The Ford Pinto was a subcompact car built in the 1970s. The vehicle was marketed under Ford Motor Company in the States and Canada. It was made from the 1971 to 1980 model years. Pinto was the smallest American Ford car since 1907. It was Ford's first subcompact vehicle in North America.
The Pinto was manufactured in three body styles: two-door sedan, three-door hatchback and two-door station wagon. Mercury had rebadged versions of the Pinto, the Mercury Bobcat, from 1974 to 1980 (1975 to 1980 in the United States). Over three million Pintos were made over its ten-year production run.

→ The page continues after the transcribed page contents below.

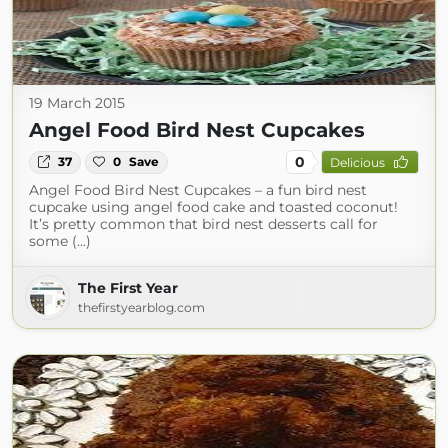
19 March 2015
Angel Food Bird Nest Cupcakes
0
37
0
Save
Delicious
Angel Food Bird Nest Cupcakes – a fun bird nest
cupcake using angel food cake and toasted coconut!
It’s pretty common that bird nest desserts call for
some (...)
The First Year
thefirstyearblog.com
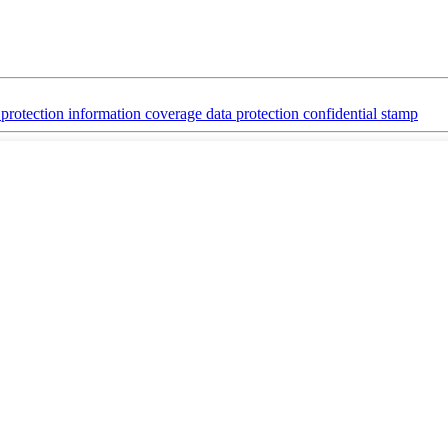
y protection information coverage data protection confidential stamp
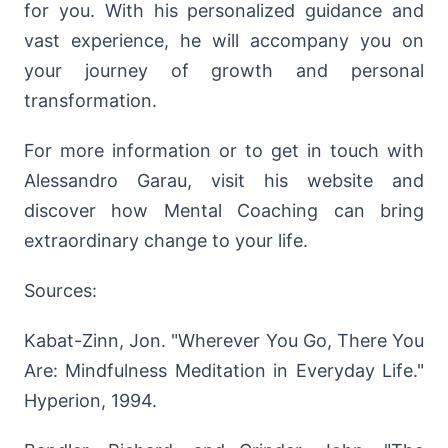
for you. With his personalized guidance and
vast experience, he will accompany you on
your journey of growth and personal
transformation.
For more information or to get in touch with
Alessandro Garau, visit his website and
discover how Mental Coaching can bring
extraordinary change to your life.
Sources:
Kabat-Zinn, Jon. "Wherever You Go, There You
Are: Mindfulness Meditation in Everyday Life."
Hyperion, 1994.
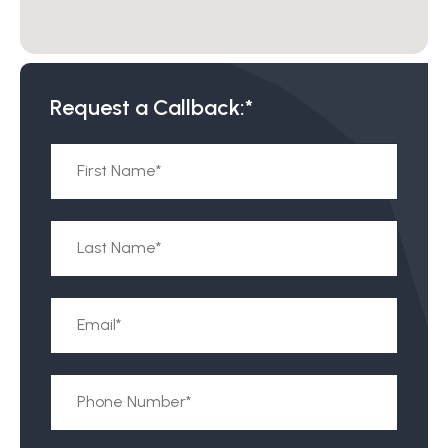
Request a Callback:*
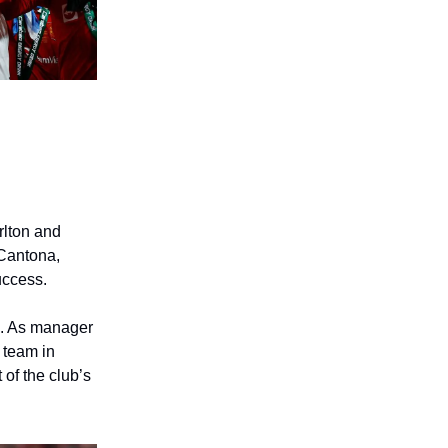
rlton and
 Cantona,
uccess.
n. As manager
 team in
 of the club’s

Since the 1970s, the safety reputation of the Pinto has made controversy. Several deadly fires related to tanks rupturing happened during rear-end crashes. In 1974, to meet federal regulations, five-mile-per-hour bumpers were included on the front and rear.
In the 1977 model year, Pinto wagons were given a new option package. Some wagons were called the Pinto Cruising Wagon. This was the sedan delivery version of Pinto. It was styled to look like a small conversion van. It had round side panel bubble windows and a choice of optional vinyl graphics.
In 1977, the National Highway and Traffic Safety Administration did an investigation on Ford. In 1978 (the following year), the NHTSA warned Ford of their determination their Pinto fuel system was bad.
In June 1978, Ford recalled over 1.5 million Ford Pintos and Mercury Bobcats, the largest automotive industry recall at that time. Ford, however, disagreed with the NHTSA finding of a defect.